*Activity*
Return every line of text from the listing below verbatim, omitting the pictures.

(Stored data entries)
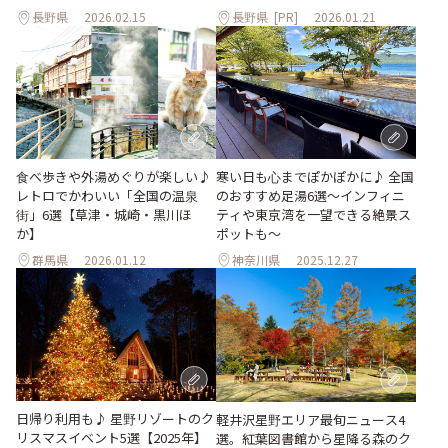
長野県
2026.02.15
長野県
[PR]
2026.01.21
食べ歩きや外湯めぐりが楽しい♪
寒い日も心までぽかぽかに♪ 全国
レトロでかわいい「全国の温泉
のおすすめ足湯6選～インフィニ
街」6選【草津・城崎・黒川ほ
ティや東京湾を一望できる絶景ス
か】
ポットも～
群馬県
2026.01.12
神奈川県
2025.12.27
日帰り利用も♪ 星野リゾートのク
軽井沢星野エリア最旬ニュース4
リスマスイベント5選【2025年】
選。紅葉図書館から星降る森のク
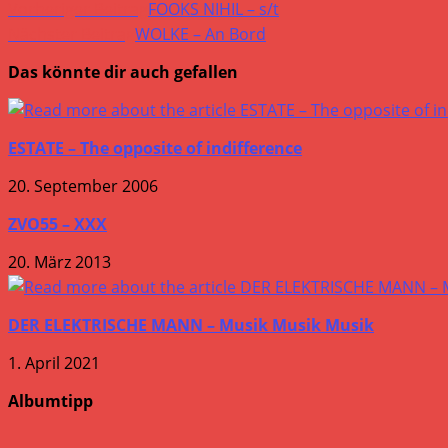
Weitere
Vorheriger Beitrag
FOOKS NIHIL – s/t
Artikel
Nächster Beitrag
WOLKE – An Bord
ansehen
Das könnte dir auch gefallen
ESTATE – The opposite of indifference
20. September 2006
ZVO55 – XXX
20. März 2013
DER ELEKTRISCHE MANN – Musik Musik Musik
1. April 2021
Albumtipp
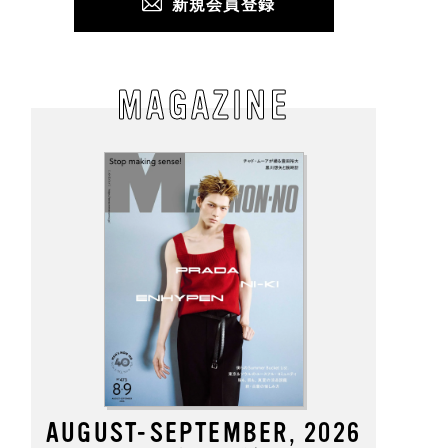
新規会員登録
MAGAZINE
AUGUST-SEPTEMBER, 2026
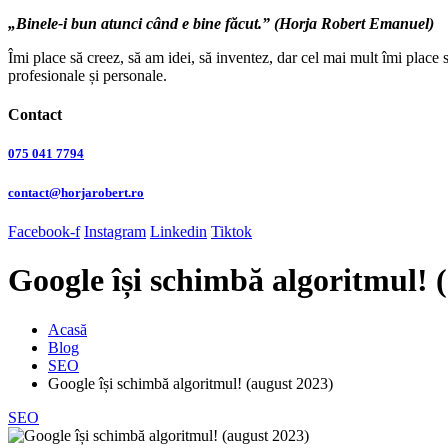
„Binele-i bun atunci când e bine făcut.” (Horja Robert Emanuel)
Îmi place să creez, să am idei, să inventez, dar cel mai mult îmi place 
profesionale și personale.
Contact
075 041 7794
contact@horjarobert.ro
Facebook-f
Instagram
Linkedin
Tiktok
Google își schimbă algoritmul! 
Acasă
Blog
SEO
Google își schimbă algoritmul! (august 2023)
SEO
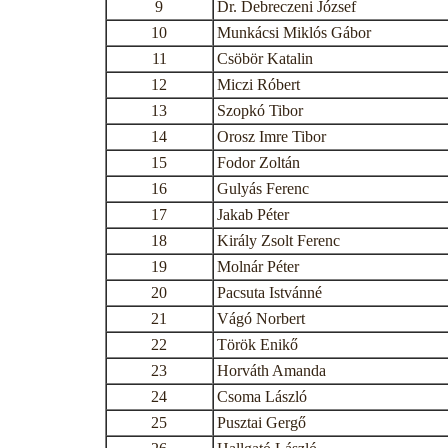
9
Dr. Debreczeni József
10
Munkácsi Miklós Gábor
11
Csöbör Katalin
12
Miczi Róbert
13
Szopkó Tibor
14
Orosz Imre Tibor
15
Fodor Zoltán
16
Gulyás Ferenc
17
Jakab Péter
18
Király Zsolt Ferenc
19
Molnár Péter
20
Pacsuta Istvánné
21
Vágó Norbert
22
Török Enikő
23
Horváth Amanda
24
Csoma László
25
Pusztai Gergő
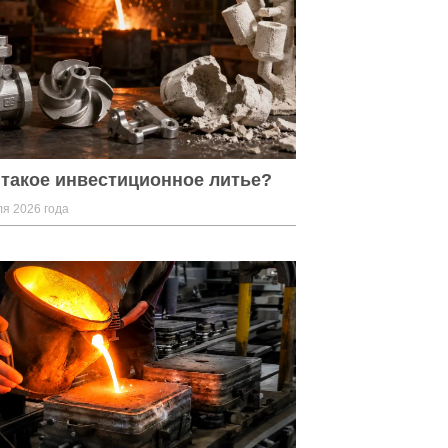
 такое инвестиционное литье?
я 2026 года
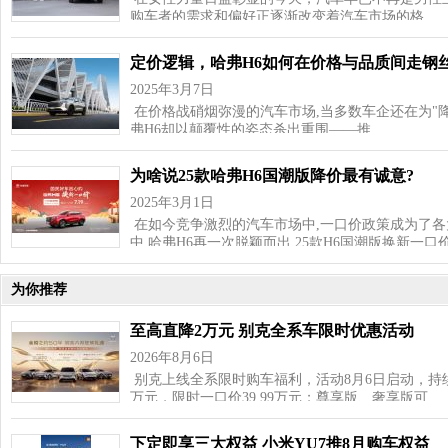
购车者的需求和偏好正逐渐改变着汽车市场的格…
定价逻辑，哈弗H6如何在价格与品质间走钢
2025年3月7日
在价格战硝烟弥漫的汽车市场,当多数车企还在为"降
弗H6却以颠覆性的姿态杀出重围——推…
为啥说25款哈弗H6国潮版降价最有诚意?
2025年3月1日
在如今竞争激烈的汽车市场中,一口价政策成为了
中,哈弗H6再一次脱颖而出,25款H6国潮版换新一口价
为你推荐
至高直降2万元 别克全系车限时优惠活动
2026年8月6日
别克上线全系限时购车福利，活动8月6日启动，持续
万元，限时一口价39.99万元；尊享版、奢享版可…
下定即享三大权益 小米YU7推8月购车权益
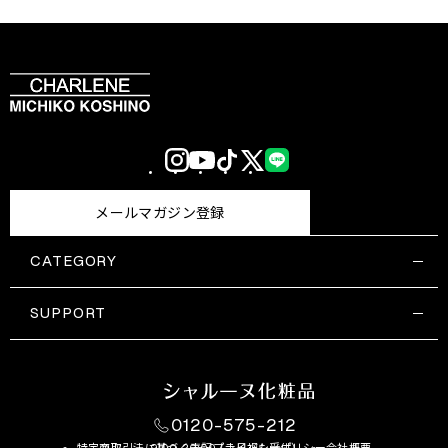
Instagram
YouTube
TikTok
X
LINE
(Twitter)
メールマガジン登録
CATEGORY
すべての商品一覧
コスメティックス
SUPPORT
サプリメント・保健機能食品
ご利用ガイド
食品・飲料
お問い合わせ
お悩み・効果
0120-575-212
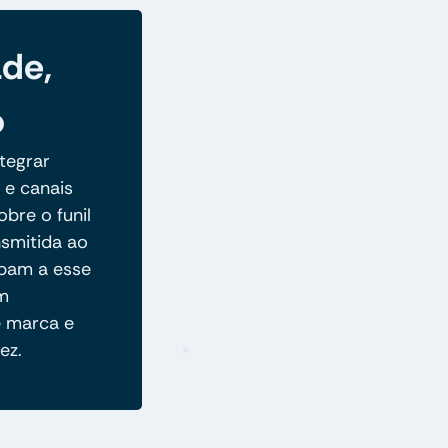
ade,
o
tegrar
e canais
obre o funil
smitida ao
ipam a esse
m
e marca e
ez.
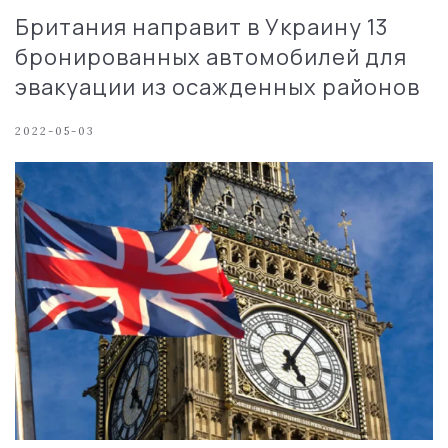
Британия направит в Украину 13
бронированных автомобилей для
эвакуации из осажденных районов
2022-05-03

*Task output*
長野県
2026.02.15
長野県
[PR]
2026.01.21
食べ歩きや外湯めぐりが楽しい♪
寒い日も心までぽかぽかに♪ 全国
レトロでかわいい「全国の温泉
のおすすめ足湯6選～インフィニ
街」6選【草津・城崎・黒川ほ
ティや東京湾を一望できる絶景ス
か】
ポットも～
群馬県
2026.01.12
神奈川県
2025.12.27
日帰り利用も♪ 星野リゾートのク
軽井沢星野エリア最旬ニュース4
リスマスイベント5選【2025年】
選。紅葉図書館から星降る森のク
Weitere
Vorheriger Beitrag
FOOKS NIHIL – s/t
Artikel
Nächster Beitrag
WOLKE – An Bord
ansehen
Das könnte dir auch gefallen
ESTATE – The opposite of indifference
20. September 2006
ZVO55 – XXX
20. März 2013
DER ELEKTRISCHE MANN – Musik Musik Musik
1. April 2021
Albumtipp
新規会員登録
MAGAZINE
AUGUST-SEPTEMBER, 2026
„Binele-i bun atunci când e bine făcut.” (Horja Robert Emanuel)
Îmi place să creez, să am idei, să inventez, dar cel mai mult îmi place 
profesionale și personale.
Contact
075 041 7794
contact@horjarobert.ro
Facebook-f
Instagram
Linkedin
Tiktok
Google își schimbă algoritmul! 
Acasă
Blog
SEO
Google își schimbă algoritmul! (august 2023)
SEO
9
Dr. Debreczeni József
10
Munkácsi Miklós Gábor
11
Csöbör Katalin
12
Miczi Róbert
13
Szopkó Tibor
14
Orosz Imre Tibor
15
Fodor Zoltán
16
Gulyás Ferenc
17
Jakab Péter
18
Király Zsolt Ferenc
19
Molnár Péter
20
Pacsuta Istvánné
21
Vágó Norbert
22
Török Enikő
23
Horváth Amanda
24
Csoma László
25
Pusztai Gergő
 такое инвестиционное литье?
я 2026 года
购车者的需求和偏好正逐渐改变着汽车市场的格…
定价逻辑，哈弗H6如何在价格与品质间走钢
2025年3月7日
在价格战硝烟弥漫的汽车市场,当多数车企还在为"降
弗H6却以颠覆性的姿态杀出重围——推…
为啥说25款哈弗H6国潮版降价最有诚意?
2025年3月1日
在如今竞争激烈的汽车市场中,一口价政策成为了
中,哈弗H6再一次脱颖而出,25款H6国潮版换新一口价
为你推荐
至高直降2万元 别克全系车限时优惠活动
2026年8月6日
别克上线全系限时购车福利，活动8月6日启动，持续
万元，限时一口价39.99万元；尊享版、奢享版可…
下定即享三大权益 小米YU7推8月购车权益
Instagram
YouTube
TikTok
X
LINE
(Twitter)
メールマガジン登録
CATEGORY
すべての商品一覧
コスメティックス
SUPPORT
サプリメント・保健機能食品
ご利用ガイド
食品・飲料
お問い合わせ
お悩み・効果
0120-575-212
ade,
o
tegrar
e canais
obre o funil
smitida ao
ipam a esse
m
e marca e
ez.
Британия направит в Украину 13
бронированных автомобилей для
эвакуации из осажденных районов
2022-05-03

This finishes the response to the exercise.